D’importants travaux ont été entrepris pour transformer la désuète deuxième salle du Théâtre St-Denis, dans le Quartier latin, en salle multifonctionnelle hyper moderne avec service de restauration.

Josée Lapointe Josée Lapointe
La Presse

« Je pense que sera une des salles les plus multifonctionnelles au Canada », dit Jean-Claude Chabot, vice-président, relations publiques et développement des affaires chez France Film, qui est propriétaire et exploitant du Saint-Denis.

Studio de son et d’image incorporé, murs interactifs en DEL, fibre optique, équipement de projection 4K, scène avec loges : il sera possible dans cette nouvelle salle de présenter autant une première de film que de tenir un évènement webdiffusé, d’enregistrer une émission de télé que de présenter un spectacle traditionnel.

« Quant à l’aménagement, plutôt que d’être à l’italienne, ce sera des sièges avec des tables, comme au Théâtre Capitole à Québec, explique M. Chabot. La salle pourra accueillir de 250 à 700 personnes, ce sera malléable selon les besoins. »

Comme le restaurant Il Teatro qui dessert le Capitole, le service de restauration du St-Denis 2 sera assuré par un établissement qui s’installera au rez-de-chaussée de l’ancien édifice qui abritait la cinérobothèque de l’ONF, attenant au St-Denis. « Il y aura un couloir d’accès entre les deux. »

Phase 1 de ce projet de réfection de ce coin du Quartier latin élaboré il y a neuf ans – la phase 2 étant la transformation St-Denis 2 –, l’érection de ce nouvel édifice de six étages a pris fin en septembre 2020. Il abrite maintenant entre autres les bureaux de France Film et des services administratifs de l’UQAM.

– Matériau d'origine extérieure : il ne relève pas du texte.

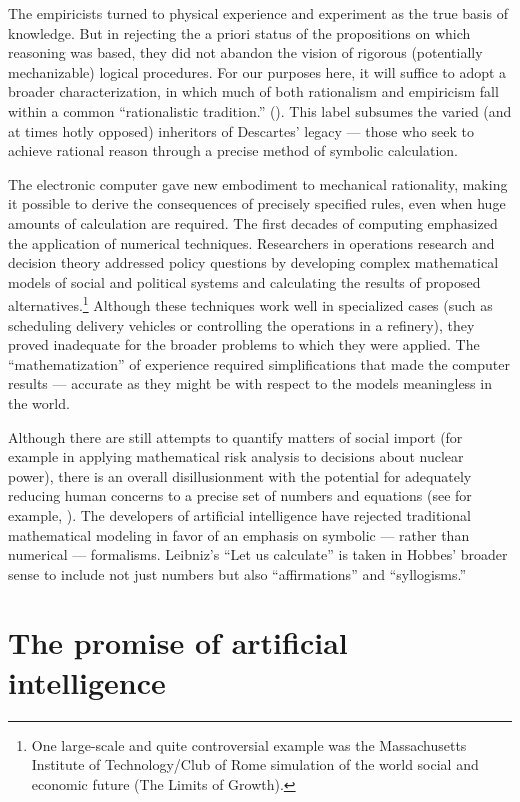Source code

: \documentclass[12pt]{article}
\begin{document}
The empiricists turned to physical experience and experiment as the true basis of knowledge. But in rejecting the a priori status of the propositions on which reasoning was based, they did not abandon the vision of rigorous (potentially mechanizable) logical procedures. For our purposes here, it will suffice to adopt a broader characterization, in which much of both rationalism and empiricism fall within a common ``rationalistic tradition.'' (\cite{winograd-flores-1986}). This label subsumes the varied (and at times hotly opposed) inheritors of Descartes' legacy --- those who seek to achieve rational reason through a precise method of symbolic calculation.

The electronic computer gave new embodiment to mechanical rationality, making it possible to derive the consequences of precisely specified rules, even when huge amounts of calculation are required. The first decades of computing emphasized the application of numerical techniques. Researchers in operations research and decision theory addressed policy questions by developing complex mathematical models of social and political systems and calculating the results of proposed alternatives.\footnote{One large-scale and quite controversial example was the Massachusetts Institute of Technology/Club of Rome simulation of the world social and economic future
(The Limits of Growth).}
Although these techniques work well in specialized cases (such as scheduling delivery vehicles or controlling the operations in a refinery), they proved inadequate for the broader problems to which they were applied. The ``mathematization'' of experience required simplifications that made the computer results --- accurate as they might be with respect to the models meaningless in the world.

Although there are still attempts to quantify matters of social import (for example in applying mathematical risk analysis to decisions about nuclear power), there is an overall disillusionment with the potential for adequately reducing human concerns to a precise set of numbers and equations (see for example, \cite{davis1986}). The developers of artificial intelligence have rejected traditional mathematical modeling in favor of an emphasis on symbolic --- rather than numerical --- formalisms. Leibniz's ``Let us calculate'' is taken in Hobbes' broader sense to include not just numbers but also ``affirmations'' and ``syllogisms.''

\section{The promise of artificial intelligence}
\end{document}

« L’infrastructure du restaurant est prête, reste l’aménagement intérieur. Mais on n’ouvre pas un restaurant en ce moment ! Alors il verra le jour quand la COVID sera terminée », dit Jean-Claude Chabot, qui sans vouloir le nommer parle d’un restaurant « moyen-haut de gamme ». « On ne trouve plus ça sur la rue Saint-Denis et on en ramène un. C’est le genre de clientèle qu’on vise. »

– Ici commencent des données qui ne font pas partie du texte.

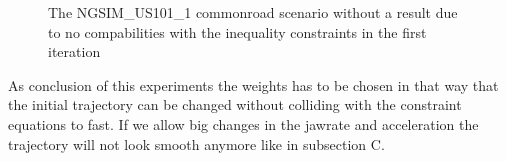 \documentclass[conference]{IEEEtran}
\begin{document}
\begin{figure}[h]
\begin{center}

\end{center}
\caption{The NGSIM\_US101\_1 commonroad scenario without a result due to no compabilities with the inequality constraints in the first iteration}
\label{11102}
\end{figure}
As conclusion of this experiments the weights has to be chosen in that way that the initial trajectory can be changed without colliding with the constraint equations to fast. If we allow big changes in the jawrate and acceleration the trajectory will not look smooth anymore like in subsection C.



%
%



%
%
\end{document}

Le coût des deux premières phases du projet est de 12 millions chacune, entièrement financé au privé par la Compagnie France Film. La troisième phase qui est envisagée serait la restauration et la rénovation de la grande salle du théâtre Saint-Denis, un projet de plus grande envergure qui nécessitera cette fois des fonds publics.

« On parle ici d’une salle née en 1916, qui a subi des rénovations importantes, mais jamais dans sa structure, explique M. Chabot. Alors ce serait l’fun d’en faire une salle magnifique et c’est pour ça qu’il faut des pourparlers avec le gouvernement. »

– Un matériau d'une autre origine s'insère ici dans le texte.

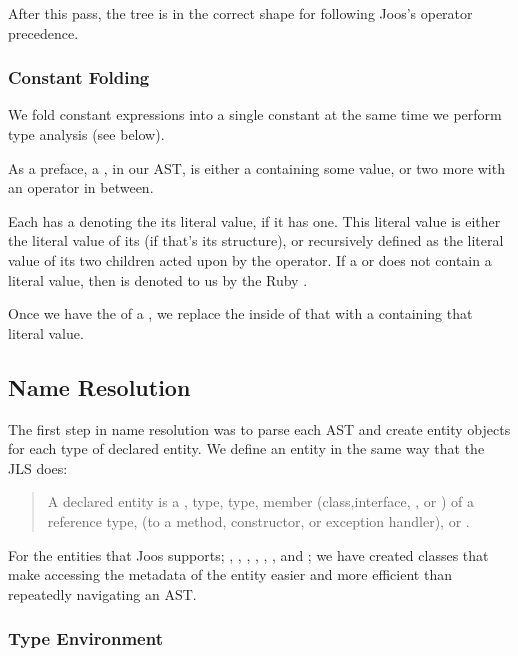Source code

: \documentclass[pdftex,11pt,a4paper]{article}
\begin{document}
After this pass, the  tree is in the correct shape for
following Joos's operator precedence.

\subsubsection{Constant Folding}

We fold constant expressions into a single constant at the same time we perform
type analysis (see below).

As a preface, a , in our AST, is either a  containing some value, or two more  with an operator in
between.

Each  has a  denoting the its literal
value, if it has one. This literal value is either the literal value of its
 (if that's its structure), or recursively defined as the literal
value of its two  children acted upon by the operator. If
a  or  does not contain a literal value, then
 is denoted to us by the Ruby .

Once we have the  of a , we replace the
inside of that  with a  containing that literal
value.

\subsection{Name Resolution}

The first step in name resolution was to parse each AST and create
entity objects for each type of declared entity. We define an entity
in the same way that the JLS does:

\begin{quote}
A declared entity is a ,  type,
 type, member (class,interface, , or
) of a reference type,  (to a method,
constructor, or exception handler), or .
\end{quote}

For the entities that Joos supports; , ,
, , , , and
; we have created classes that make accessing the
metadata of the entity easier and more efficient than repeatedly
navigating an AST.


\subsubsection{Type Environment}
\end{document}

La valeur patrimoniale du St-Denis 2, ancien cinéma – le cinéma Chevalier – transformé en salle de spectacle pendant les années 70, est beaucoup moindre que celle du St-Denis 1, estime-t-il. « Elle avait été refaite pendant les années 85-90, et mal faite. Le plus beau cadeau qu’on pouvait lui faire, c’est le pic des démolisseurs. »

Salle à la piètre acoustique, le St-Denis 2 était par ailleurs de moins en moins souvent utilisé. « Elle servait plus quand il manquait de salles à Montréal, mais ces dernières années c’était plutôt tranquille. »

L’échéancier prévu pour la fin des travaux est novembre 2021.